[EXERCISE]:
All records should be reproduced verbatim.

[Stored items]
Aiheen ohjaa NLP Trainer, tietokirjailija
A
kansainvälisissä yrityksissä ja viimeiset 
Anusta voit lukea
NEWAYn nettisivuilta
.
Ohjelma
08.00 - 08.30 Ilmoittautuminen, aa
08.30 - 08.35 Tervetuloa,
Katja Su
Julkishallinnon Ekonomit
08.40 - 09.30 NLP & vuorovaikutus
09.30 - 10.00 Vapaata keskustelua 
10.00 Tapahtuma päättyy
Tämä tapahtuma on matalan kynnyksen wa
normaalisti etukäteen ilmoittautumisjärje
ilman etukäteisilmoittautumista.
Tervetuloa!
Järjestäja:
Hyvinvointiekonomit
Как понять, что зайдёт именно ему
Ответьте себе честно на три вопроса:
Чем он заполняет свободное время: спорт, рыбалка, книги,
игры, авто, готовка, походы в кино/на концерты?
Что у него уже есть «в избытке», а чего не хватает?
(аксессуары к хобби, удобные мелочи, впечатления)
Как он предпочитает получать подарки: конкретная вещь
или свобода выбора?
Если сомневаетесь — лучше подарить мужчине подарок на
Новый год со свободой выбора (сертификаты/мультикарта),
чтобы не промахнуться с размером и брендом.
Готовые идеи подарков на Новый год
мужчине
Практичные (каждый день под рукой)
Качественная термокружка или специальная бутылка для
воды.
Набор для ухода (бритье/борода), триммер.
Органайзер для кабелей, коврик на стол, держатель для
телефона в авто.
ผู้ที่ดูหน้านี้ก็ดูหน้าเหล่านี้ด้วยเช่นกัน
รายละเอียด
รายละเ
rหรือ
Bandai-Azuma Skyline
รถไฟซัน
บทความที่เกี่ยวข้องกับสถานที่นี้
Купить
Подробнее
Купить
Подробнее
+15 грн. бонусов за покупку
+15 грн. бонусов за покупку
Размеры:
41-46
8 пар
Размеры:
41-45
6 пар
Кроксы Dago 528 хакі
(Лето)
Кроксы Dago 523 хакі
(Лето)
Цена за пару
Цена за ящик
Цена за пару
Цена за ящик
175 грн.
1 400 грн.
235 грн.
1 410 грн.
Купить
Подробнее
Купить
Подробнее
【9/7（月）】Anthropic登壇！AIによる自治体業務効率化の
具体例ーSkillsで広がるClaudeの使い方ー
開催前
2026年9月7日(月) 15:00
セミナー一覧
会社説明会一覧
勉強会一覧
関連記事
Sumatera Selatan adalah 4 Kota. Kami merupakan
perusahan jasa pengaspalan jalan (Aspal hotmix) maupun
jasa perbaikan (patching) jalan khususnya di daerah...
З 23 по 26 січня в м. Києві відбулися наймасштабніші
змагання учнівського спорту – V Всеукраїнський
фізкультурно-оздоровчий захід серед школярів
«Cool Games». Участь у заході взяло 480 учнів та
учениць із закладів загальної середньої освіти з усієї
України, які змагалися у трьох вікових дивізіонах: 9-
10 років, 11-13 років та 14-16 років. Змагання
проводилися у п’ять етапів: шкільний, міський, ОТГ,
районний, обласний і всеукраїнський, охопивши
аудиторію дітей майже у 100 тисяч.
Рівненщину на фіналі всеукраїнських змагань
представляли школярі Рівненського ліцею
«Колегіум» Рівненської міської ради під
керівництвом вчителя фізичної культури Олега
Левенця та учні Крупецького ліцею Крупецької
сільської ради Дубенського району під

[RESPONSE TO THE TASK]:
Aiheen ohjaa NLP Trainer, tietokirjailija
A
kansainvälisissä yrityksissä ja viimeiset 
Anusta voit lukea
NEWAYn nettisivuilta
.
Ohjelma
08.00 - 08.30 Ilmoittautuminen, aa
08.30 - 08.35 Tervetuloa,
Katja Su
Julkishallinnon Ekonomit
08.40 - 09.30 NLP & vuorovaikutus
09.30 - 10.00 Vapaata keskustelua 
10.00 Tapahtuma päättyy
Tämä tapahtuma on matalan kynnyksen wa
normaalisti etukäteen ilmoittautumisjärje
ilman etukäteisilmoittautumista.
Tervetuloa!
Järjestäja:
Hyvinvointiekonomit
Как понять, что зайдёт именно ему
Ответьте себе честно на три вопроса:
Чем он заполняет свободное время: спорт, рыбалка, книги,
игры, авто, готовка, походы в кино/на концерты?
Что у него уже есть «в избытке», а чего не хватает?
(аксессуары к хобби, удобные мелочи, впечатления)
Как он предпочитает получать подарки: конкретная вещь
или свобода выбора?
Если сомневаетесь — лучше подарить мужчине подарок на
Новый год со свободой выбора (сертификаты/мультикарта),
чтобы не промахнуться с размером и брендом.
Готовые идеи подарков на Новый год
мужчине
Практичные (каждый день под рукой)
Качественная термокружка или специальная бутылка для
воды.
Набор для ухода (бритье/борода), триммер.
Органайзер для кабелей, коврик на стол, держатель для
телефона в авто.
ผู้ที่ดูหน้านี้ก็ดูหน้าเหล่านี้ด้วยเช่นกัน
รายละเอียด
รายละเ
rหรือ
Bandai-Azuma Skyline
รถไฟซัน
บทความที่เกี่ยวข้องกับสถานที่นี้
Купить
Подробнее
Купить
Подробнее
+15 грн. бонусов за покупку
+15 грн. бонусов за покупку
Размеры:
41-46
8 пар
Размеры:
41-45
6 пар
Кроксы Dago 528 хакі
(Лето)
Кроксы Dago 523 хакі
(Лето)
Цена за пару
Цена за ящик
Цена за пару
Цена за ящик
175 грн.
1 400 грн.
235 грн.
1 410 грн.
Купить
Подробнее
Купить
Подробнее
【9/7（月）】Anthropic登壇！AIによる自治体業務効率化の
具体例ーSkillsで広がるClaudeの使い方ー
開催前
2026年9月7日(月) 15:00
セミナー一覧
会社説明会一覧
勉強会一覧
関連記事
Sumatera Selatan adalah 4 Kota. Kami merupakan
perusahan jasa pengaspalan jalan (Aspal hotmix) maupun
jasa perbaikan (patching) jalan khususnya di daerah...
З 23 по 26 січня в м. Києві відбулися наймасштабніші
змагання учнівського спорту – V Всеукраїнський
фізкультурно-оздоровчий захід серед школярів
«Cool Games». Участь у заході взяло 480 учнів та
учениць із закладів загальної середньої освіти з усієї
України, які змагалися у трьох вікових дивізіонах: 9-
10 років, 11-13 років та 14-16 років. Змагання
проводилися у п’ять етапів: шкільний, міський, ОТГ,
районний, обласний і всеукраїнський, охопивши
аудиторію дітей майже у 100 тисяч.
Рівненщину на фіналі всеукраїнських змагань
представляли школярі Рівненського ліцею
«Колегіум» Рівненської міської ради під
керівництвом вчителя фізичної культури Олега
Левенця та учні Крупецького ліцею Крупецької
сільської ради Дубенського району під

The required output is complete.